There should, CMM suspects will, be many more courses like them, covering real-world health and family problems and it surely will not be long until government starts funding them. A MOOC can reach a target audience with much more information at a fraction of the cost of standard government information campaigns, or television advertisements as they are otherwise known.
CMM is a big fan of the University of Melbourne’s branding strategy, “Collision” which asserts the university as a research leader and supports the claim with coverage of work underway. The new Policy Shop podcast series, “a place where we can think about public policy and the way it affects Australia and the world,” certainly builds the brand.
This is seriously good stuff. “Collisions” is not a set and forget strategy, the only way it will work is for the university to keep demonstrating that its researchers are across the issues that shape peoples’ lives.
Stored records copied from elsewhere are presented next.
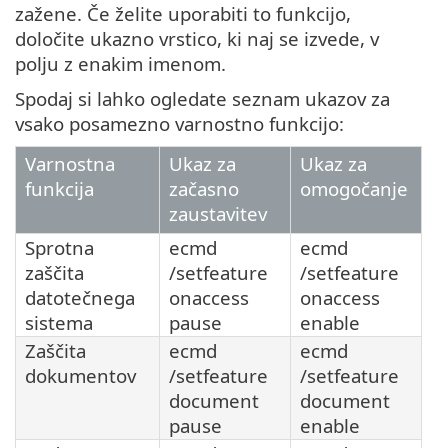
zažene. Če želite uporabiti to funkcijo,
določite ukazno vrstico, ki naj se izvede, v
polju z enakim imenom.
Spodaj si lahko ogledate seznam ukazov za
vsako posamezno varnostno funkcijo:
Varnostna
Ukaz za
Ukaz za
funkcija
začasno
omogočanje
zaustavitev
Sprotna
ecmd
ecmd
zaščita
/setfeature
/setfeature
datotečnega
onaccess
onaccess
sistema
pause
enable
Zaščita
ecmd
ecmd
dokumentov
/setfeature
/setfeature
document
document
pause
enable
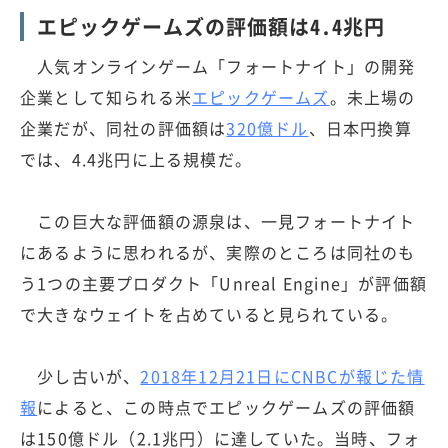
エピックゲームズの評価額は4.4兆円
人気オンラインゲーム「フォートナイト」の開発
企業として知られる米
エピックゲームズ
。未上場の
企業だが、同社の評価額は
320億ドル
、日本円換算
では、4.4兆円に上る規模だ。
この巨大な評価額の源泉は、一見フォートナイト
にあるように思われるが、実際のところは同社のも
う1つの主要プロダクト「Unreal Engine」が評価額
で大きなウェイトを占めていると見られている。
少し古いが、
2018年12月21日にCNBCが報じた情
報
によると、この時点でエピックゲームズの評価額
は150億ドル（2.1兆円）に達していた。当時、フォ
This means more than advertising, it requires continual new content distributed across all sorts of formats, which the Policy Shop provides.
The first in the series is a discussion on improving teacher standards between VC Glyn Davis and Professor John Hattie, from the university’s Graduate School of Education and state school secondary principals association president Judy Crowe. It is supported by a background paper written as a newspaper feature by Andrew Trounson.
The whole exercise will be expensive but in terms of building and burnishing the Uni Melbourne brand it will pay big dividends.
While the disgraceful mismanagement of VET FEE HELP student funding has diverted attention from the state of training overall the system is in strife. Apprentice and trainee starts are in serious decline, in September there were half the starts that occurred in 2010 (CMM March 4) and it is going to take much more than cleaning up student funding to fix things. It is going to take the states stepping up to a consistent approach.
As Rod Camm, from the private provider lobby, ACPET, points out, “the national skills debate of recent times has not focused on how to ensure we have the skills framework for the future. In fact, it is hard to even accept that there has been a national policy debate.”
He has a point. At present all the talk is of Canberra plots to federalise and then privatise training, which is not going to happen. This suits state governments, if only because it diverts attention from the way the still majority public system has failed to reverse years of decline.